I have an arbitrary set of voxels that define a room for a game. My goal is to place various props (bound to the size of voxels) within this room according to specific rules for the prop. Some simple rule examples (voxel dimensions are xyz, and there are far more props than just these three):
A bookshelf (2x3x1) needs to be placed against a wall and the ground.
A table (4x1x2) needs to be placed on the ground.
A wall-mounted lamp (1x1x1) needs to be placed against the wall.
The props can't intersect with other props or with existing voxels. I'm trying to find some efficient data structures and/or algorithms that can let me do this fairly fast. My current method is this:
Create a set S of possible prop locations, which is the set of empty voxels that are adjacent to filled voxels.
Mark each item in S if it's a floor, wall, corner, etc.
Pick a prop P to be placed.
Choose a subset S' of S that fulfills the placement rules of the prop (wall only, corner, etc).
Pick an arbitrary element E from S'.
Here is the non-optimal part: try to somehow fit P around E. See if the bounds of P allows it to be placed on top of E without intersecting with other props and voxels. If it doesn't fit, try rotating and/or translating the bounds of P until it's in a legal spot that contains E.
If it can fit, then update S to include the new prop, and start placing more props.
If it still can't fit, then pick another arbitrary element from S' and try again.
It technically works but it's not very optimal and can perform horribly in worst-case scenarios, such as when a prop can't fit anywhere in a room, or if I'm picking many large floor props to put in a room where most of the floor space is broken up by pillars and
holes.
It would be ideal if I could somehow take the dimensions of P into account when picking E. I was looking into generating a 3D convolution map of the voxel grid (essentially making a blurry image of the grid) so that each voxel has some rough data about how much space it has around it, but the problem is I need to update the map every time I place down a new prop, which sounds expensive.

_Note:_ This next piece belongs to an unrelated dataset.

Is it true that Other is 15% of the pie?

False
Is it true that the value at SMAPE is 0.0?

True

Another idea was to store the world in an octree and somehow make better placement checks with that, but I can't seem to picture how that would help much. Would an octree allow me to determine if an arbitrary box contains any points any more efficiently than a dictionary keyed by position?
TLDR: How would you programatically decorate a house in Minecraft using decorations that can be larger than a single voxel?

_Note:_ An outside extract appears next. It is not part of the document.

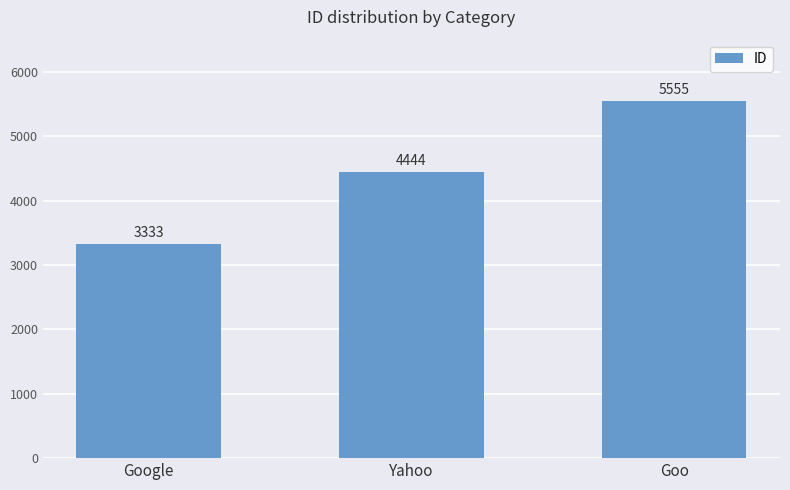

The value at Goo is 9709. True or false?

False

If you don't have too many voxels in S, after creating walls and floors you can simply create 3 exhaustive sets of valid placements, one for each prop type. Let's call the set of valid placements for props of type p ValidPlacements(p).
Then, when you successfully place a new object into the world, for each prop type p, generate the set of placements of type p that would intersect in at least 1 voxel with the just-placed object, and delete these from ValidPlacements(p). (Some of these placements may already be absent, because they were already known to be impossible due to earlier-placed objects -- this is not an error condition, it can just be ignored.) Use a hashtable or balanced tree structure to hold each set of placements, so that each one can be looked up and deleted in O(1) time, or O(log n) time, respectively
Because your objects are small, placing an object eliminates only a small number of other possible object placements, so the number of placements deleted for any object will be small (it should be roughly proportional to the product of the volumes of the two objects being intersected). If you need to backtrack and try other placements of an object x, record which placements were actually deleted from the allowed-placements sets when x was placed, and reinsert them when you remove x.
Example: Placing a bookshelf with top-left-forwardmost corner at (x, y, z) will eliminate 2*3*1 = 6 possible placements of lamps (i.e. 1 placement for each voxel now occupied by the table), and a larger number of table and bookshelf placements (i.e. 1 placement for each possible placement that would overlap in any way with the just-placed bookshelf).